For an assignment in class, I have the following question.
Let n $\geq 1$ and let W be a subspace of $Mn\times n(K)$ such that $dim(W)>\frac{n^2-n}{2}$. Prove that W contains a non-zero matrix with the property $A^T=A$.
I am not sure how to start this; I found the dimension of the vector spaces to be between $n^2 \geq dim(W) \geq \frac{n^2-n}{2}+1$.
One way I thought about approaching the problem was that whatever the dimension of the vector space, its basis spans the set so it should be possible to represent a transpose matrix by a linear combination of the matrices in the basis.

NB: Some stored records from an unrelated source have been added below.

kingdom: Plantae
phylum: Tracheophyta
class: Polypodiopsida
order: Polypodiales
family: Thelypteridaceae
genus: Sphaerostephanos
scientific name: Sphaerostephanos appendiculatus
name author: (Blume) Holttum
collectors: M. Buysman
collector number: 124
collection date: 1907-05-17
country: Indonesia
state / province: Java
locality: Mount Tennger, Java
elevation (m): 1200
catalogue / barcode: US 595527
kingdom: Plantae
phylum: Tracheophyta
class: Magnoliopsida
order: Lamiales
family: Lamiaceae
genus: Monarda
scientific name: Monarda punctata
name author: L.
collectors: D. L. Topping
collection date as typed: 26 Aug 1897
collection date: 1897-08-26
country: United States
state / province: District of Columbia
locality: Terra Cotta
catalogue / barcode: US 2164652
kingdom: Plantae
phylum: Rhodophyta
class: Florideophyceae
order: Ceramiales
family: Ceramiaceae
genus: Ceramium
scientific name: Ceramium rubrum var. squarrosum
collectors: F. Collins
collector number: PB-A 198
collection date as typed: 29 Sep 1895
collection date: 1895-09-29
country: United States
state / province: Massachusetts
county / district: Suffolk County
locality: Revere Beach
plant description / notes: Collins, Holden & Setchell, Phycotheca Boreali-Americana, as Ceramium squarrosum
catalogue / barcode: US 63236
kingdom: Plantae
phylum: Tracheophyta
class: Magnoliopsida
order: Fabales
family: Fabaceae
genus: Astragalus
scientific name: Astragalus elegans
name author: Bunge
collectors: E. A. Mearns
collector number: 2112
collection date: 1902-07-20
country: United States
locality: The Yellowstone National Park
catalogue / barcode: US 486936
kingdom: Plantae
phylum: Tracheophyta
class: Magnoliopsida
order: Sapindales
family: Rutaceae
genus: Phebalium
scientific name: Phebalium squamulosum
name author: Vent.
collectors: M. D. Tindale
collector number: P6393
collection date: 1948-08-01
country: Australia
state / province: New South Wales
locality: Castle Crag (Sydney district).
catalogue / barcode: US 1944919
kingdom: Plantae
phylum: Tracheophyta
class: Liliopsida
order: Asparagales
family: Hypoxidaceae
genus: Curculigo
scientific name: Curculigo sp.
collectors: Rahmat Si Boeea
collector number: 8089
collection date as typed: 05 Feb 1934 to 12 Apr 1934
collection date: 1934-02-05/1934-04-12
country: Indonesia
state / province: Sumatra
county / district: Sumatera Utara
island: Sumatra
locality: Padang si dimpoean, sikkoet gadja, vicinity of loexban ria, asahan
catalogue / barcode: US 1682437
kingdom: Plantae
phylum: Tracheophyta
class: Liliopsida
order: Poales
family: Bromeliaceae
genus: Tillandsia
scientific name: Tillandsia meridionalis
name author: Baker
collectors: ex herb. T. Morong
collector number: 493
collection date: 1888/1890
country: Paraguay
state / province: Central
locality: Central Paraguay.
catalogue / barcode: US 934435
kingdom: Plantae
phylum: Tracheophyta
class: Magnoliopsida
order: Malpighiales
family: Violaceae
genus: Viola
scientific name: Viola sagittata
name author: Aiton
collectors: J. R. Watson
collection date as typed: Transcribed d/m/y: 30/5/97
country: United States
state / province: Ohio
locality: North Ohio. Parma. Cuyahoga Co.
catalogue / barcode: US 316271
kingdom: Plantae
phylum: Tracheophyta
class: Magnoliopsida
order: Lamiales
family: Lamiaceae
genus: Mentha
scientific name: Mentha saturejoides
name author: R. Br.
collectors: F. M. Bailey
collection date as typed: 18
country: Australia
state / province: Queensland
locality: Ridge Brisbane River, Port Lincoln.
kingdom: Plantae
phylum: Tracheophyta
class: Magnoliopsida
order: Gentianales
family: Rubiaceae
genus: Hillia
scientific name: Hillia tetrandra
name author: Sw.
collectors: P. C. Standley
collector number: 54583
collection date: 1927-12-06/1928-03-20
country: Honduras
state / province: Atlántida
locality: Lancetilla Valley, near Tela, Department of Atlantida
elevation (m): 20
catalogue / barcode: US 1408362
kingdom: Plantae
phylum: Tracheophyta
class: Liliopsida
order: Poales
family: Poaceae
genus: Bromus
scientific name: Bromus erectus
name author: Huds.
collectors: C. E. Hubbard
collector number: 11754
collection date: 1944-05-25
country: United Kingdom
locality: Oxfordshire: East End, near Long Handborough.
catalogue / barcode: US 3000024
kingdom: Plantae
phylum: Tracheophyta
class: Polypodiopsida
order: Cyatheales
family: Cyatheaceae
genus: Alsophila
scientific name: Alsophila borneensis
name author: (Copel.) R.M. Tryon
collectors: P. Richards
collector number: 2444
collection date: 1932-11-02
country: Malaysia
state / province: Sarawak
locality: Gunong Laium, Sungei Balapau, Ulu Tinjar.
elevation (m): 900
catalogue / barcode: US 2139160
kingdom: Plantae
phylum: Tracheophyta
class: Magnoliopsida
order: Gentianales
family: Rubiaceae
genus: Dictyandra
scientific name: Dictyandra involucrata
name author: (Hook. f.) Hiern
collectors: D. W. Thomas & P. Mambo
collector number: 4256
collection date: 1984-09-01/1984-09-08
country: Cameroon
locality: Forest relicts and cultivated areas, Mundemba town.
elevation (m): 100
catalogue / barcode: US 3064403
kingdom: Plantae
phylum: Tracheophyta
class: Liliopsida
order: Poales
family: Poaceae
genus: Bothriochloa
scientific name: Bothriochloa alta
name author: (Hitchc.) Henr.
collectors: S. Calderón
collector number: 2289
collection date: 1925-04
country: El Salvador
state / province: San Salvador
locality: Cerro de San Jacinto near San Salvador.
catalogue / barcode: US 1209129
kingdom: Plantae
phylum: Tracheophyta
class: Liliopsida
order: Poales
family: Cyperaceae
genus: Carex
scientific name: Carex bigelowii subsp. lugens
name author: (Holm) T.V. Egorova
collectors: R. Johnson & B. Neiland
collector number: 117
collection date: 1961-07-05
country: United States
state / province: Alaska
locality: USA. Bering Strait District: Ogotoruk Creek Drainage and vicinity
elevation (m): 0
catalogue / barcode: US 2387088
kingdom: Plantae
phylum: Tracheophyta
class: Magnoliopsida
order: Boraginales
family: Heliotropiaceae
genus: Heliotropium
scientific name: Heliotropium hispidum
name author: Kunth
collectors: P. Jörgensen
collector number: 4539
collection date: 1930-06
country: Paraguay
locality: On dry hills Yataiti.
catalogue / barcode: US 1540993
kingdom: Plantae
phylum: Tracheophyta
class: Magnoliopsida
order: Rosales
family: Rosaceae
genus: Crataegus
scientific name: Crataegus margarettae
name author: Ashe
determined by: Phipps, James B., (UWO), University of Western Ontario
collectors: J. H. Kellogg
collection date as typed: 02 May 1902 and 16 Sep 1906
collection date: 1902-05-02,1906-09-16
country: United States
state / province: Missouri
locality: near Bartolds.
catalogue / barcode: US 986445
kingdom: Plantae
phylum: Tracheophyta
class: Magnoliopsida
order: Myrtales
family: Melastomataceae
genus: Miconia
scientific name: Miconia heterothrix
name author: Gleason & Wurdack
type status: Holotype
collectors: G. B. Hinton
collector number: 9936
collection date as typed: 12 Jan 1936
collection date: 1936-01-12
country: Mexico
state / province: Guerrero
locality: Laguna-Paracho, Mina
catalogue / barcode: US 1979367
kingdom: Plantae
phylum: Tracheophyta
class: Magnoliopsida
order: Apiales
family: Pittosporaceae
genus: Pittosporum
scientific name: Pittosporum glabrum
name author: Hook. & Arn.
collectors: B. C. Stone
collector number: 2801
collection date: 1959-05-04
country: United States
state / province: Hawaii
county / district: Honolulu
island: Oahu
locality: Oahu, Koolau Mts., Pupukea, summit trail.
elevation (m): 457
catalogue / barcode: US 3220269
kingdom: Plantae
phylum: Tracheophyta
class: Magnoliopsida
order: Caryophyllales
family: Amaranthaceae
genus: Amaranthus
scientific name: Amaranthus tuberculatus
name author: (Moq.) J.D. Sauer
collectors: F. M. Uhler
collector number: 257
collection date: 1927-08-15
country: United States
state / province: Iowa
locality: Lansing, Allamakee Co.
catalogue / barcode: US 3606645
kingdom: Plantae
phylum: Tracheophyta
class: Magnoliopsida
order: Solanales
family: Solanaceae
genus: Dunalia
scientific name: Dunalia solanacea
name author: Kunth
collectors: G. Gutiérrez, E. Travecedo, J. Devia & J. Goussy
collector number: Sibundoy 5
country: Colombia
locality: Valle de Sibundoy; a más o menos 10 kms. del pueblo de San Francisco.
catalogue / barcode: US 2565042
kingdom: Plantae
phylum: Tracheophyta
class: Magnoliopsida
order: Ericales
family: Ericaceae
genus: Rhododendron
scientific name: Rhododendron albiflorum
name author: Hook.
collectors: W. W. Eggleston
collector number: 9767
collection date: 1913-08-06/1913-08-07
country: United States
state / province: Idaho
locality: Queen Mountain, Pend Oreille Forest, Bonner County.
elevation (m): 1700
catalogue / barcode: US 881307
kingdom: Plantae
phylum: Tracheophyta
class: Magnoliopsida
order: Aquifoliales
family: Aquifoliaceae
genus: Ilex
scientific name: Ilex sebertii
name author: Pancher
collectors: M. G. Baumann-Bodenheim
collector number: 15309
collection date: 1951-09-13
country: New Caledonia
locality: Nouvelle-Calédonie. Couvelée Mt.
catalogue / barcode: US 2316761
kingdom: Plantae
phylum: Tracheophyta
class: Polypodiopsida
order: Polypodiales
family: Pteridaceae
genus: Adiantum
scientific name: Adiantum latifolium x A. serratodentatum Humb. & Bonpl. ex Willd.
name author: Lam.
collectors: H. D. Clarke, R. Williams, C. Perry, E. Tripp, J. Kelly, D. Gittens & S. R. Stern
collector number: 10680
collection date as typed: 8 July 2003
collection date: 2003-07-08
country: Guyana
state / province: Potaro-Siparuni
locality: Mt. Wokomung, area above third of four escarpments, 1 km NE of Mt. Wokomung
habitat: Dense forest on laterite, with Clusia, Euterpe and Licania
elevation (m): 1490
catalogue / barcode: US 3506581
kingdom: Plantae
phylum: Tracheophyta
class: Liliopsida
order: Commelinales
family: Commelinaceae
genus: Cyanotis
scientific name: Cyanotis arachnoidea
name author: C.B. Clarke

So far I have found out the various possibilities of the dimension of W depending on the value of n, and how a transpose matrix looks like for various values of n, but I am kind of stuck on the proof side of the question.
Best Answer
As OP mentions in the comments, the dimension of the space $S_n(K)$ of symmetric $n \times n$ matrices over $K$ is $\frac{1}{2}(n^2 + n)$.
Hint The dimension of the sum of two vector subspaces $S, W$ of a vector space $M$ is $$\dim (S + W) = \dim S + \dim W - \dim (S \cap W) .$$ On the other hand, since $S + W$ is a subspace of $M$, $\dim(S + W) \leq \dim M$.